One example of such a unit is a vehicular airbag system, which has a control unit to deploy airbags in a motor vehicle if necessary on the basis of collision signals. The bus system connected to the control unit for this purpose has a diagnostic bus to detect any malfunction of the respective unit and to display the results.
To initialize or trigger a control unit connected to a diagnostic bus, the signals of the communication bus forming another part of an overall bus system containing the diagnostic bus are analyzed over the received data line or RxD line (RxD stands for received data line) of a microcontroller contained in the control unit. This is done on the basis of an initializing word or trigger word, in particular a 5-baud trigger word in two ways:
1) Sampling for high/low logic state is performed in a predetermined sampling cycle of preferably 10 ms. The corresponding information is read directly out of a port register (parallel interface register) of an interface between the control unit and the diagnostic bus.
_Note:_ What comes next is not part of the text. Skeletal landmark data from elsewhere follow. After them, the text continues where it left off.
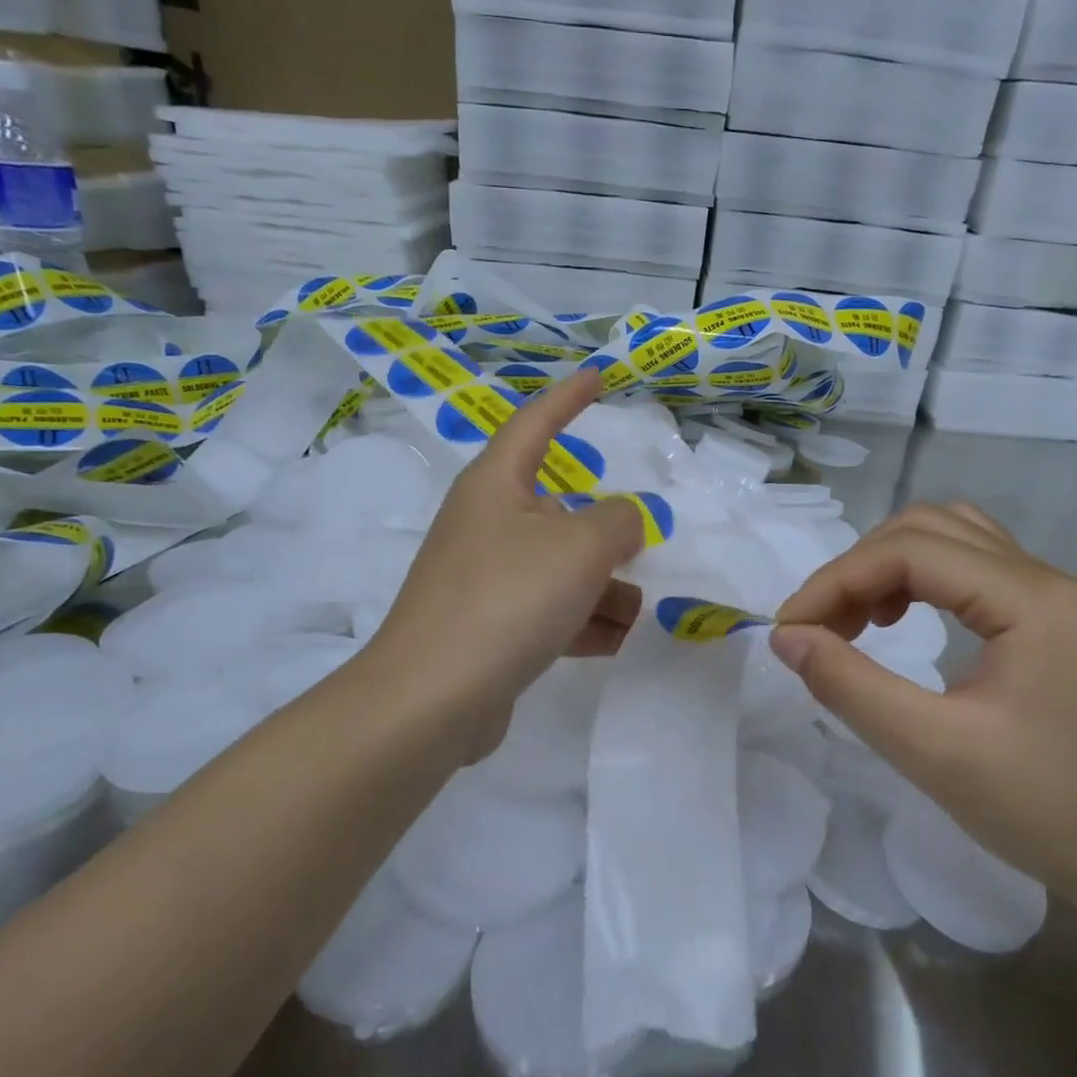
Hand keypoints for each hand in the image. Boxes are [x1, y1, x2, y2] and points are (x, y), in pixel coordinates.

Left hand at [360, 370, 644, 763]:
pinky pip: (547, 610)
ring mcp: (484, 578)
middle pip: (559, 512)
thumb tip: (623, 522)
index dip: (569, 398)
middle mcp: (486, 524)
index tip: (598, 378)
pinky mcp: (488, 626)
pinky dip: (581, 621)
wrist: (434, 698)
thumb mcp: (581, 548)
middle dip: (604, 535)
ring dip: (602, 589)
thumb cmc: (508, 599)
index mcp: (496, 485)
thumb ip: (619, 522)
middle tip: (641, 550)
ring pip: (559, 568)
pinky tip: (613, 642)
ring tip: (636, 615)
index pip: (535, 422)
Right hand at [771, 502, 1076, 906]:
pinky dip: (917, 581)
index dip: (835, 580)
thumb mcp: (933, 750)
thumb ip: (850, 686)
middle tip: (819, 628)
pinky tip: (899, 624)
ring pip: (947, 539)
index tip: (789, 630)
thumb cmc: (1047, 808)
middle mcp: (1039, 578)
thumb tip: (787, 638)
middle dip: (857, 569)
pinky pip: (967, 569)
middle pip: (926, 528)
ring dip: (887, 567)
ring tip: (855, 621)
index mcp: (1026, 597)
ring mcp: (1046, 597)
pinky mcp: (1043, 621)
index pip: (907, 551)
2) The receive buffer register is read out and its status information is analyzed. Input is entered into the receive buffer register as soon as there is a transition from the high logic signal level to the low logic signal level on the bus, with the sampling of diagnostic information being performed by the bus interface receiver itself.
Initialization of the diagnostic bus achieved in this way (shown schematically in FIG. 2) is not reliable enough because there is no guarantee that the control unit connected to the diagnostic bus will be initialized or triggered unintentionally, e.g. by communication data from the tester or other stations.